Sezione di testo:
******

Recensione dello spettacolo Il Mercante di Venezia in scena al Silvano Toti Globe Theatre dal 24 agosto al 10 settembre 2017

Cos'è che rende Il Mercante di Venezia un testo sempre così affascinante? I motivi sono vari e sono quelli che scaturiscono dal contesto dell'opera.
Esalta primo fra tutti l'amicizia, seguito dal tema dell'amore, del credo religioso, dell'odio e da una punta di antisemitismo che ruota attorno alla figura di Shylock, personaggio cardine – almeno in questa versione di Loredana Scaramella – della vicenda. La sua negatività porta in certi momenti a considerare il testo non come una commedia, ma come il suo contrario; la caratterizzazione del personaggio è talmente prevaricante da offuscare tutto il resto, finanche il protagonista vero e proprio che dà il titolo alla rappresentazione, Antonio.
Antonio e Shylock rappresentano i due bracci della bilancia della giustizia, coloro che incarnano il bene e il male, lo scontro delle religioni. Shylock è la crudeltà fatta a persona e Antonio la carità cristiana per eccellenza.


È lui il mercante di Venezia (Fausto Cabra) che si presta a fare da garante al fedele compagno Bassanio (Mauro Santopietro) costretto a chiedere un prestito a Shylock (Carlo Ragone), usuraio ebreo, per corteggiare Porzia (Sara Putignano) di cui è innamorato, ricca ereditiera di Belmonte. La donna non possiede né libertà di scelta, né liberta di rifiuto del suo futuro marito: costretta dalla volontà del defunto padre, i suoi pretendenti sposi dovranno scegliere lo scrigno giusto tra tre differenti possibilità (oro, argento, piombo). Il principe del Marocco (Paolo Giangrasso) sceglie lo scrigno d'oro e il principe d'Aragona (Diego Facciotti) sceglie lo scrigno d'argento. È Bassanio a scegliere lo scrigno di piombo, il meno pregiato dei tre, ottenendo il diritto di sposare Porzia, innamorata anch'ella di lui, mentre l'amico di Bassanio, Graziano (Antonio Tintis), sposa la sua ancella, Nerissa (Loredana Piedimonte). Come segno d'amore i due amici ottengono dalle rispettive mogli degli anelli promettendo loro di non privarsene mai finché l'amore li terrà uniti.

******

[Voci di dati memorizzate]

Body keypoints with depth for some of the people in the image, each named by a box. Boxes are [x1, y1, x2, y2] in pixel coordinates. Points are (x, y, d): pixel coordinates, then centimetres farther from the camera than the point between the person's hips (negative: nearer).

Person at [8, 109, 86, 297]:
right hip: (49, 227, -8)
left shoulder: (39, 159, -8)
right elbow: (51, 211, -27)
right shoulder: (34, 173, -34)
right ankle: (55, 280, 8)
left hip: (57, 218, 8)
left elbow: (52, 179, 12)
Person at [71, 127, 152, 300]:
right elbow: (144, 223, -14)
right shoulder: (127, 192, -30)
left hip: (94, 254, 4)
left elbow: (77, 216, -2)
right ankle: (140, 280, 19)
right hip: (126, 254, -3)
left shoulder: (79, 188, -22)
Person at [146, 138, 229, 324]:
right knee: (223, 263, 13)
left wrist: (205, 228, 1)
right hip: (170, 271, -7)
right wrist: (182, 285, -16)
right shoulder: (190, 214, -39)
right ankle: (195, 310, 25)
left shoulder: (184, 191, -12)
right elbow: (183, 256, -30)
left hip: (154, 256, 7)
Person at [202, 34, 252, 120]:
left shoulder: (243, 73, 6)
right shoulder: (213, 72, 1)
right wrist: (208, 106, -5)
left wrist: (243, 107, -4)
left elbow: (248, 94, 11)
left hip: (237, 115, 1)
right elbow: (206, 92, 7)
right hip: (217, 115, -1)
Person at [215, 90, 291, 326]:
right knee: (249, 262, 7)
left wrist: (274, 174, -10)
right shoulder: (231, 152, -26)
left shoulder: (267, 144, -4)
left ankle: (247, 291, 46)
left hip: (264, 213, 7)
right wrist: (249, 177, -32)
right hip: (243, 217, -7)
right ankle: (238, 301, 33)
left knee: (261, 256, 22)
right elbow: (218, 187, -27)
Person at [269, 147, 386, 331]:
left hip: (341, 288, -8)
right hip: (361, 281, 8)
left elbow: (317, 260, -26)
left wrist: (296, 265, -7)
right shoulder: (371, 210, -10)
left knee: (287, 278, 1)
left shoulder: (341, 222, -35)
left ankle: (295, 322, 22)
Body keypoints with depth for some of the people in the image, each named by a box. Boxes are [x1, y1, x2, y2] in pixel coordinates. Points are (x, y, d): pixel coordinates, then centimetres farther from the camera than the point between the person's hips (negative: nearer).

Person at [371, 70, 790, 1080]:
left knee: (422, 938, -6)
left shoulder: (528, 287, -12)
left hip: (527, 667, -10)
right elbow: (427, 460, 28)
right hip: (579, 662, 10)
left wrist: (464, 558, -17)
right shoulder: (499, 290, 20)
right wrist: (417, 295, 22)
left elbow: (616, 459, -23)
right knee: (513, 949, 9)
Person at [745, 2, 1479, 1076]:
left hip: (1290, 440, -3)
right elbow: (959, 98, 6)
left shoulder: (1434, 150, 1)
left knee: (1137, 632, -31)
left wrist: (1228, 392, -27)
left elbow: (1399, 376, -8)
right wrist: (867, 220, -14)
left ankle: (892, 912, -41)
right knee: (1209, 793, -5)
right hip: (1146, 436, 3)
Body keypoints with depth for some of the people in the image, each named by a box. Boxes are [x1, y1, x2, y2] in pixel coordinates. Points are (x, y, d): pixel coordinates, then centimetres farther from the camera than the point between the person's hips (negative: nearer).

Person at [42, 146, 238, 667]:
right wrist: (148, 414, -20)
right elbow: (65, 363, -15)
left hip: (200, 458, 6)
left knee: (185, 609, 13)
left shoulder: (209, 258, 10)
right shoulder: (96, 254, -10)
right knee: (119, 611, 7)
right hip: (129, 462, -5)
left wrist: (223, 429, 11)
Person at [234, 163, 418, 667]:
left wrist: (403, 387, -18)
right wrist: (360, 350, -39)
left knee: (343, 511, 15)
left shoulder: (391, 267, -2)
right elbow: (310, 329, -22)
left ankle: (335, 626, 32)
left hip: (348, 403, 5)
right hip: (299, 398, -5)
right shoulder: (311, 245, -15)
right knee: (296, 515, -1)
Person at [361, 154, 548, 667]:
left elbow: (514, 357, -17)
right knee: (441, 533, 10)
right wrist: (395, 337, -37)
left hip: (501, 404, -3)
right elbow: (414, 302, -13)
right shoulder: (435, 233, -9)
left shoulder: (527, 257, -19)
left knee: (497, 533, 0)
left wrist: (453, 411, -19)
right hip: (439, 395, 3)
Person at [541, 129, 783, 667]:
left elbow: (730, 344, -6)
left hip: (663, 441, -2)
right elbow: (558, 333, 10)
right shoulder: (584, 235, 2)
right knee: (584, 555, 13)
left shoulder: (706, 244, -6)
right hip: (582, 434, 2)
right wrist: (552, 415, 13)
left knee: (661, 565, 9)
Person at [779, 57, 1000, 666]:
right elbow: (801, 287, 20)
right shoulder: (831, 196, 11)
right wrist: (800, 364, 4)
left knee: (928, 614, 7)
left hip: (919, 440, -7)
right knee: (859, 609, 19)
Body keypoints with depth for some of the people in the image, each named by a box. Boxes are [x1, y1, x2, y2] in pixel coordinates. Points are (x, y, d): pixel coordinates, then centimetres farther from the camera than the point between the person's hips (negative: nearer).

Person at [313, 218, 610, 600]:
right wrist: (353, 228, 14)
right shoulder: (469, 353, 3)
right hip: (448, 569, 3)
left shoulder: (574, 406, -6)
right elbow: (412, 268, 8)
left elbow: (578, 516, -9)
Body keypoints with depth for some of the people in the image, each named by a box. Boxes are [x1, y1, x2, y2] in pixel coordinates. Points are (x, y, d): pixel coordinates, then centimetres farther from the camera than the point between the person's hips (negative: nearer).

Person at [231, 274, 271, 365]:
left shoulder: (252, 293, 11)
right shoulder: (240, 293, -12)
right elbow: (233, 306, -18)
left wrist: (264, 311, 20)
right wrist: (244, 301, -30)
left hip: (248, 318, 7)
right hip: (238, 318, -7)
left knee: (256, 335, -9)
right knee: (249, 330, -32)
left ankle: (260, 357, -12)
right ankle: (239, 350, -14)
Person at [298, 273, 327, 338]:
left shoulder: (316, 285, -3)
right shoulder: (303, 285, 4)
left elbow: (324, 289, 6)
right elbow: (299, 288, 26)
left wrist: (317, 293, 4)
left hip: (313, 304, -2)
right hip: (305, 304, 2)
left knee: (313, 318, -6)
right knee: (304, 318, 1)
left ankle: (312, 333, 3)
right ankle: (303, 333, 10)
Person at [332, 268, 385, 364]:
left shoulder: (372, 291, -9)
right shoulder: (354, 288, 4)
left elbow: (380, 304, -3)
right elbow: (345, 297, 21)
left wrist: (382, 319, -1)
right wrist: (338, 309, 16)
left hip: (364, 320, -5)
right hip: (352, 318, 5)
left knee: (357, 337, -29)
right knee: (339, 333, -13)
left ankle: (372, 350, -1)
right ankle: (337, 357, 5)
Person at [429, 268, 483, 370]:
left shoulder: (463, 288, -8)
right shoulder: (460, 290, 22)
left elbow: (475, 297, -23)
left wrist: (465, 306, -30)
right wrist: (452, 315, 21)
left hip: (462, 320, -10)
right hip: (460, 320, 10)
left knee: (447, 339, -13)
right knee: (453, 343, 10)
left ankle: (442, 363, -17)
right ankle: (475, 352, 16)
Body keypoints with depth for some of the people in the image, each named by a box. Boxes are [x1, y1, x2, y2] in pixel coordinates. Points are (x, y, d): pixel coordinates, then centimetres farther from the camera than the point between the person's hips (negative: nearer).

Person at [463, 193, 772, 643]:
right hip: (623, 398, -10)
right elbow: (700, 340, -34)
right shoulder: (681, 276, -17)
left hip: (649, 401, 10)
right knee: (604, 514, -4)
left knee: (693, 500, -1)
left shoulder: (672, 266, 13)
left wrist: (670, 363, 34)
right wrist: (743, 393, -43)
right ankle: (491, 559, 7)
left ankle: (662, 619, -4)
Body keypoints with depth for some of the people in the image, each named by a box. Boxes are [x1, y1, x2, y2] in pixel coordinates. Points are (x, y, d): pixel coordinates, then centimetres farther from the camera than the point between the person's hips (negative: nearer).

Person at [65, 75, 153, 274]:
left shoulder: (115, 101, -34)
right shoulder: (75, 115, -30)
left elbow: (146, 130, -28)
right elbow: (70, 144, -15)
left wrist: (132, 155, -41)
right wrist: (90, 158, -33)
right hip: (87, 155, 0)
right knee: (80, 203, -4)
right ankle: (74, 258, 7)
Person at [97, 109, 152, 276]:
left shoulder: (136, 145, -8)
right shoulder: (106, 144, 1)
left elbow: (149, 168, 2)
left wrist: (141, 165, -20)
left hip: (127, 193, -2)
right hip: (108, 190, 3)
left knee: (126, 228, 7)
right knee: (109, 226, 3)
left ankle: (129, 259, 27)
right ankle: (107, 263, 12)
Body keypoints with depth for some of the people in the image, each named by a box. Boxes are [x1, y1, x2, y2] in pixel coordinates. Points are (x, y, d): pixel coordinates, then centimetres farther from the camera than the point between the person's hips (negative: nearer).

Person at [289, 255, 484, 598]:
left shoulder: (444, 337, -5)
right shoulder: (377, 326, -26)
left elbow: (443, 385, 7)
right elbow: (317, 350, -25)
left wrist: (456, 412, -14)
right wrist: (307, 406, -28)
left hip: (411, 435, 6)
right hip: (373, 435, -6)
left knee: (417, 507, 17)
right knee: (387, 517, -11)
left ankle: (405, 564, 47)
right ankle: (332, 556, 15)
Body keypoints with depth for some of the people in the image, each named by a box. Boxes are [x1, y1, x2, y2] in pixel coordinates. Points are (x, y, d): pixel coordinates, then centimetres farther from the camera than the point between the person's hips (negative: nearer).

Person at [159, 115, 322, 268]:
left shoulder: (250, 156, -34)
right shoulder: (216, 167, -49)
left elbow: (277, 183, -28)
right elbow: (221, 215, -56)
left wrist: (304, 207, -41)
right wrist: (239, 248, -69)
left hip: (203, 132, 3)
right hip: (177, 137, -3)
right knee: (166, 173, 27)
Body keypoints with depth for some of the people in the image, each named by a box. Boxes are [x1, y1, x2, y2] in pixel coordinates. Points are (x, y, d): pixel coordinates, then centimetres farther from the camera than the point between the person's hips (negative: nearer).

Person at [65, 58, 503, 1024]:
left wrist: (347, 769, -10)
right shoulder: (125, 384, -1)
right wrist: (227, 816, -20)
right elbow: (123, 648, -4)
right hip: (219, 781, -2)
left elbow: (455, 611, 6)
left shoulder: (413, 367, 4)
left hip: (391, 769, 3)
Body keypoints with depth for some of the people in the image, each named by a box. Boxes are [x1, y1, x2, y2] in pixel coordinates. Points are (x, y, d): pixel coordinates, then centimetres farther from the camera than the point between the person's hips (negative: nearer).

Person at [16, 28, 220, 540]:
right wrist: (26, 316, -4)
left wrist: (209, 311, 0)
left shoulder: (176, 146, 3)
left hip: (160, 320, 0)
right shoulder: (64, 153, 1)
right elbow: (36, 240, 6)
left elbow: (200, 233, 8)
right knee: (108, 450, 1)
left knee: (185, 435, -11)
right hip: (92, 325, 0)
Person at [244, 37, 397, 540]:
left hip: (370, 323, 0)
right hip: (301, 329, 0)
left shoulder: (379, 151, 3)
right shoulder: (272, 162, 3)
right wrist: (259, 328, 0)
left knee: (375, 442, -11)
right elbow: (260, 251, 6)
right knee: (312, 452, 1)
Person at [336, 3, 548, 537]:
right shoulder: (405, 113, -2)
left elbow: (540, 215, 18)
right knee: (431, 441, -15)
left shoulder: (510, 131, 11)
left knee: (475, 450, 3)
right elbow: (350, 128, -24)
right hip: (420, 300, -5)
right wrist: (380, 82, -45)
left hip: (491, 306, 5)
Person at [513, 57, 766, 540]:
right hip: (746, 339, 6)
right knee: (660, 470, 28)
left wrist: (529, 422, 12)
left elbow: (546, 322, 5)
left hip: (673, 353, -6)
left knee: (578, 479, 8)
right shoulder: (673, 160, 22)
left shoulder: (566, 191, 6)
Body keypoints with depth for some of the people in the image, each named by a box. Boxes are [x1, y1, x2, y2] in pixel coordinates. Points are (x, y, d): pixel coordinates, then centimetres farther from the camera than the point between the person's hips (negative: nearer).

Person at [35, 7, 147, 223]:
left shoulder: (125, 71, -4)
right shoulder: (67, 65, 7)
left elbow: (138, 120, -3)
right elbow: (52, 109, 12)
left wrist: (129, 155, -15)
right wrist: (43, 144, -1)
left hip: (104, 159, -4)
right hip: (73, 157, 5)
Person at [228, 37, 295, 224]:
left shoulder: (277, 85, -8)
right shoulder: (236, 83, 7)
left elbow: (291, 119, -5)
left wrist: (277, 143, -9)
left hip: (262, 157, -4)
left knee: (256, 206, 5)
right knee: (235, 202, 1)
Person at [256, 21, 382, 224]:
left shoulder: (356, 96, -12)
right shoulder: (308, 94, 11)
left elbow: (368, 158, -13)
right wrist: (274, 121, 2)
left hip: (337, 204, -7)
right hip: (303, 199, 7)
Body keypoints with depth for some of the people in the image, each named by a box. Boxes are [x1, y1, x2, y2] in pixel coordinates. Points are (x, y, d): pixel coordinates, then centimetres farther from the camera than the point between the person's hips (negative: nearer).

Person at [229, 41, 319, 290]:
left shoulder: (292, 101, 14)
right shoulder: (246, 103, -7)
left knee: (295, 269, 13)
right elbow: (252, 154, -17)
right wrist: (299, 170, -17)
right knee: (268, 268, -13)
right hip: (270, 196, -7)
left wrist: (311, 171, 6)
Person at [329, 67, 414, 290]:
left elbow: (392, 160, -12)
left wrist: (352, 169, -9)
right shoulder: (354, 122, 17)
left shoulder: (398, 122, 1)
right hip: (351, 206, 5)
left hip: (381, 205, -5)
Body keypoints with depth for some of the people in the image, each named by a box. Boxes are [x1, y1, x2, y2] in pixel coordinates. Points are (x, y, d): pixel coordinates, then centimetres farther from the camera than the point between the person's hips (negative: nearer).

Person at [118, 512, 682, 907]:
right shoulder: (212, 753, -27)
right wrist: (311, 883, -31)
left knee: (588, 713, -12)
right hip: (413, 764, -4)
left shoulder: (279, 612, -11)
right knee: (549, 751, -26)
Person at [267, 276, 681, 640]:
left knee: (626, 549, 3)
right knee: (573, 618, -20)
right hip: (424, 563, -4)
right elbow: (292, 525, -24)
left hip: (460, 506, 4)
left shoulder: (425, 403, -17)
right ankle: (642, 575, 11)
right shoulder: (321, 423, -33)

******

Problemi e compiti:
1 > Estrai dalla recensione dello spettacolo il passo compreso tra "Cos'è che rende" e "alla rappresentazione, Antonio.", includendo anche quest'ultimo.
2 > Secondo la recensione dello spettacolo, quale scrigno sceglie il principe d'Aragona?
3 > Prosegui la recensione dello spettacolo a partire dall'ultima frase riportata.

Risposte ai compiti:
1 >
Cos'è che rende Il Mercante di Venezia un testo sempre così affascinante? I motivi sono vari e sono quelli che scaturiscono dal contesto dell'opera.
Esalta primo fra tutti l'amicizia, seguito dal tema dell'amore, del credo religioso, dell'odio e da una punta di antisemitismo che ruota attorno alla figura di Shylock, personaggio cardine – almeno in questa versione di Loredana Scaramella – della vicenda. La sua negatività porta in certi momenti a considerare il testo non come una commedia, ma come il suo contrario; la caratterizzazione del personaggio è talmente prevaricante da offuscare tutto il resto, finanche il protagonista vero e proprio che dà il titolo alla rappresentazione, Antonio.

2 > Lo scrigno d'argento.

3 >
Nel frattempo succede ciò che Bassanio aveva scongiurato che accadesse: le tre navi di Antonio, che dovevano recare a Venezia ricchezze tre volte superiori al debito contratto con Shylock, risultano disperse in mare, ragion per cui l'amico non ha scampo: aveva promesso a Shylock, firmando un contratto redatto innanzi ad un notaio, che qualora non fosse riuscito ad onorare la sua obbligazione avrebbe pagato con una libbra di carne del proprio corpo. La furia di Shylock è accresciuta dal fatto che la figlia Gessica (Mimosa Campironi) è fuggita dalla casa paterna – aiutata da Lancillotto suo servo, alias Federico Tolardo – per sposare un cristiano amico di Antonio e Bassanio, Lorenzo (Diego Faccinotti), portando con sé duemila ducati. A fronte dell'umiliazione subita Shylock, quindi, reclama innanzi al tribunale la sua penale: dovrà prelevare dal corpo di Antonio una libbra di carne dal suo petto.
Il processo ha inizio, ma a far da avvocato e da scrivano innanzi al Doge (Roberto Mantovani) sono rispettivamente Porzia e Nerissa camuffate agli occhi di tutti per salvare le sorti di Antonio. Porzia/Baldassarre ci riesce, da contratto v'è scritto che sì Shylock potrà ottenere la sua penale ma senza versare una goccia di sangue, in caso contrario tutti i suoi beni andranno divisi tra Antonio e lo Stato e lui condannato a morte. Il Doge gli concede in grazia la vita e Shylock rinuncia alla sua parte purché venga ceduta, alla sua morte, in eredità alla figlia Jessica. Inoltre si stabilisce che Shylock debba convertirsi al cristianesimo, pena assai più pesante per l'usuraio che, ormai sconfitto, rinuncia ai suoi propositi.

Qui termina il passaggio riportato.